Pravin Shelar <pshe...@ovn.org> writes:

> On Thu, Jan 18, 2018 at 5:08 AM, Daniel Axtens <d...@axtens.net> wrote:
>> Pravin Shelar <pshe...@ovn.org> writes:
>>
>>> On Mon, Jan 15, 2018 at 6:09 PM, Daniel Axtens <d...@axtens.net> wrote:
>>>> When regular packets are forwarded, we validate their size against the
>>>> MTU of the destination device. However, when GSO packets are
>>>> forwarded, we do not validate their size against the MTU. We
>>>> implicitly assume that when they are segmented, the resultant packets
>>>> will be correctly sized.
>>>>
>>>> This is not always the case.
>>>>
>>>> We observed a case where a packet received on an ibmveth device had a
>>>> GSO size of around 10kB. This was forwarded by Open vSwitch to a bnx2x
>>>> device, where it caused a firmware assert. This is described in detail
>>>> at [0] and was the genesis of this series. Rather than fixing it in
>>>> the driver, this series fixes the forwarding path.
>>>>
>>> Are there any other possible forwarding path in networking stack? TC
>>> is one subsystem that could forward such a packet to the bnx2x device,
>>> how is that handled ?
>>
>> So far I have only looked at bridges, openvswitch and macvlan. In
>> general, if the code uses dev_forward_skb() it should automatically be
>> fine as that invokes is_skb_forwardable(), which we patch.
>>
> But there are other ways to forward packets, e.g tc-mirred or bpf
> redirect. We need to handle all these cases rather than fixing one at
> a time. As Jason suggested netif_needs_gso() looks like good function
> to validate if a device is capable of handling given GSO packet.

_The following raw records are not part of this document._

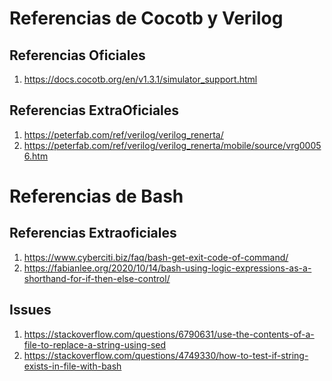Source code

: * Referencias de Cocotb y Verilog
** Referencias Oficiales
1. https://docs.cocotb.org/en/v1.3.1/simulator_support.html
** Referencias ExtraOficiales
1. https://peterfab.com/ref/verilog/verilog_renerta/
2. https://peterfab.com/ref/verilog/verilog_renerta/mobile/source/vrg00056.htm
* Referencias de Bash
** Referencias Extraoficiales
1. https://www.cyberciti.biz/faq/bash-get-exit-code-of-command/
2. https://fabianlee.org/2020/10/14/bash-using-logic-expressions-as-a-shorthand-for-if-then-else-control/
** Issues
1. https://stackoverflow.com/questions/6790631/use-the-contents-of-a-file-to-replace-a-string-using-sed
2. https://stackoverflow.com/questions/4749330/how-to-test-if-string-exists-in-file-with-bash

I am not entirely sure this is a better solution.

The biggest reason I am uncomfortable with this is that if
netif_needs_gso() returns true, the skb will be segmented. The segment
sizes will be based on gso_size. Since gso_size is greater than the MTU,
the resulting segments will themselves be over-MTU. Those over-MTU
segments will then be passed to the network card. I think we should not
be creating over-MTU segments; we should instead be dropping the packet
and logging.

I do take the point that you and Jason are making: a more generic
fix would be good. I'm just not sure where to put it.